Sims excels in showing the joy and ecstasy these men get from dancing. When it’s time for The Big Buck, the final dance competition, Sims breaks out his best visual direction, getting us right in on the floor and letting us see every bead of sweat, every grit of determination. His main objective is to show the drive and determination of these men, and in that he succeeds.

These men are not “just some kids on the street” as bucking legend and mentor Anthony Davis says at the opening of the documentary. They are men living the gig economy, often working two or three jobs, on top of rehearsals and competition. And this is made even more difficult by systematic urban underdevelopment robbing them of safe spaces to live, let alone dance. One of the most testimonial moments in the whole film is Sims and Davis walking in a parking lot that’s paved over an old club; Davis, seeing some floor tile left uncovered, takes some as a keepsake. All too often, fragments like these are all the men of When the Beat Drops are able to preserve of their community and their memories.

When the Beat Drops
Kino Lorber

As we get to know Anthony and his Phi Phi crew, there is a palpable brotherhood that cannot be ignored. They help each other navigate the world as gay Black men, even when some are too afraid to say the words themselves. Some like Napoleon still have to worry about being too “out” for fear of losing their jobs. These are real struggles queer people face, but unfortunately Sims allows the blame and solution to be placed on femininity, rather than the structural gender and racial supremacies that perpetuate social outcasting.
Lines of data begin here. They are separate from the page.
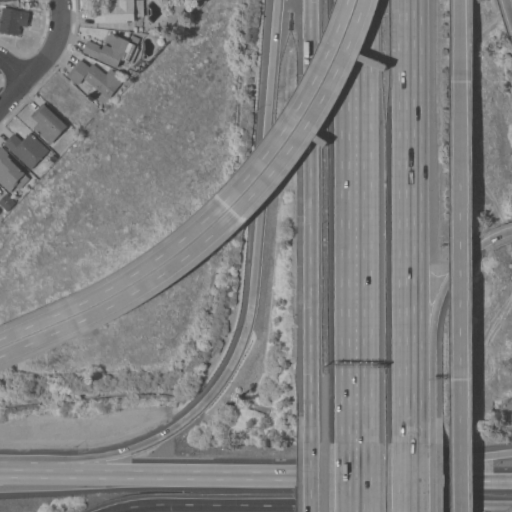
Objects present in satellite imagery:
building: (12, 0)
road: (510, 5)
building: (197, 7)
building: (118, 11)
building: (121, 11)
building: (12, 20)
building: (13, 20)
road: (460, 41)
building: (113, 49)
building: (110, 51)
road: (44, 59)
road: (13, 69)
building: (134, 74)
building: (94, 78)
building: (95, 78)
building: (47, 124)
building: (47, 124)
building: (25, 148)
building: (26, 149)
building: (10, 172)
building: (10, 174)
road: (409, 192)
building: (6, 202)
road: (215, 211)
road: (315, 219)
road: (357, 219)
road: (227, 223)
road: (497, 235)
road: (461, 297)
road: (249, 298)
road: (436, 306)
power tower: (512, 365)
road: (415, 411)
road: (401, 467)
road: (18, 471)
road: (164, 475)
road: (315, 475)
road: (362, 475)
road: (416, 475)
road: (401, 479)
road: (272, 506)
road: (113, 511)
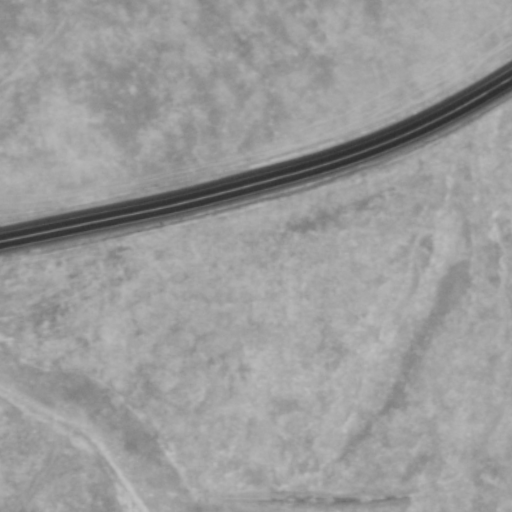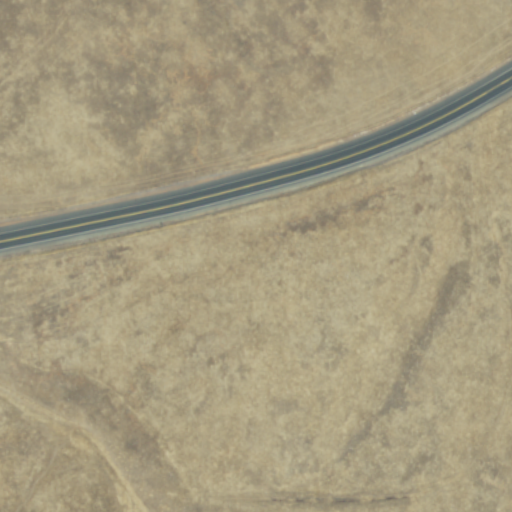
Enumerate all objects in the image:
road: (264, 182)
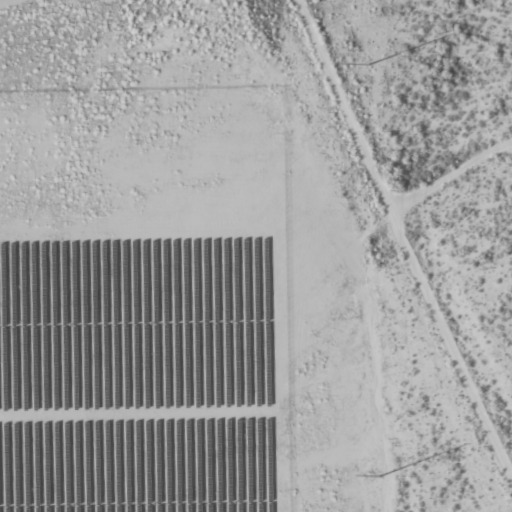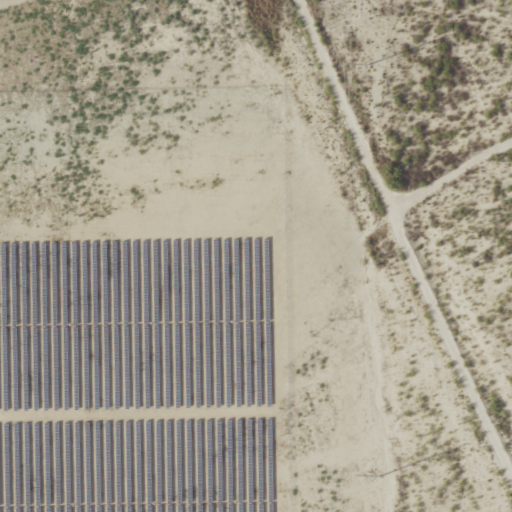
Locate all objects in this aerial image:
power tower: (368, 66)
road: (453, 172)
road: (408, 236)
power tower: (379, 477)
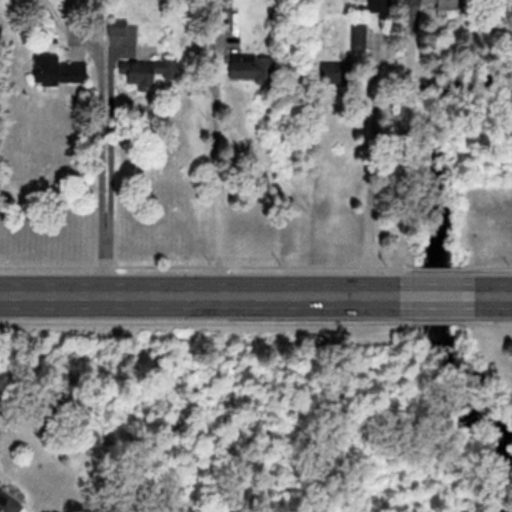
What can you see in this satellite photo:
building: (445, 4)
building: (375, 5)
building: (355, 35)
building: (246, 67)
building: (55, 71)
building: (143, 72)
building: (337, 73)
road: (98, 150)
road: (405, 153)
road: (106, 173)
road: (211, 189)
road: (367, 192)
road: (256, 293)
building: (7, 504)
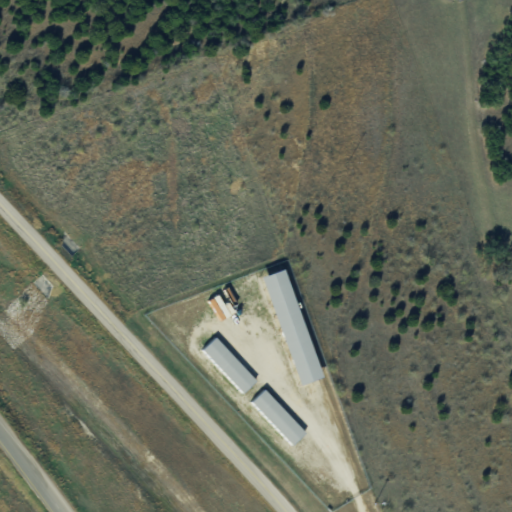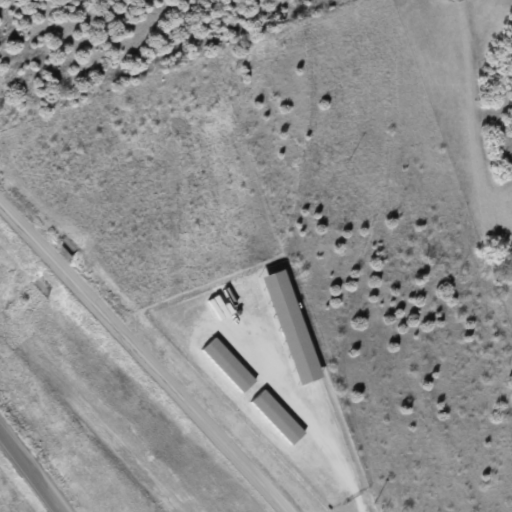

Sadly the men go to great lengths to dissuade the audience from a common misconception, asserting that bucking is not for feminine, trans, or flamboyant “bottoms.” Despite bucking being inspired by and derived from women and femme dancers like the Prancing J-Settes from Jackson State University, When the Beat Drops’ subjects are not comfortable being perceived as feminine with the blame being put on femininity rather than society.

These apprehensions about explicit queerness and femininity quickly dovetail into conversations of respectability when a different bucking crew is on the news for wearing “skimpy” Santa outfits during a small-town parade. The men featured in Sims’ documentary more or less agree that the best thing to do is play into respectability politics to save face and not cause trouble.

Both The Queen and When the Beat Drops set out to capture moments of queer expression through pageantry and dance. In doing so, they celebrate these artforms for what they allow. Though their celebrations are tainted by racialized and gendered exclusions at their centers, the films make clear how the drag pageant and the buckingroom floor have the potential to foster radical queer joy and community.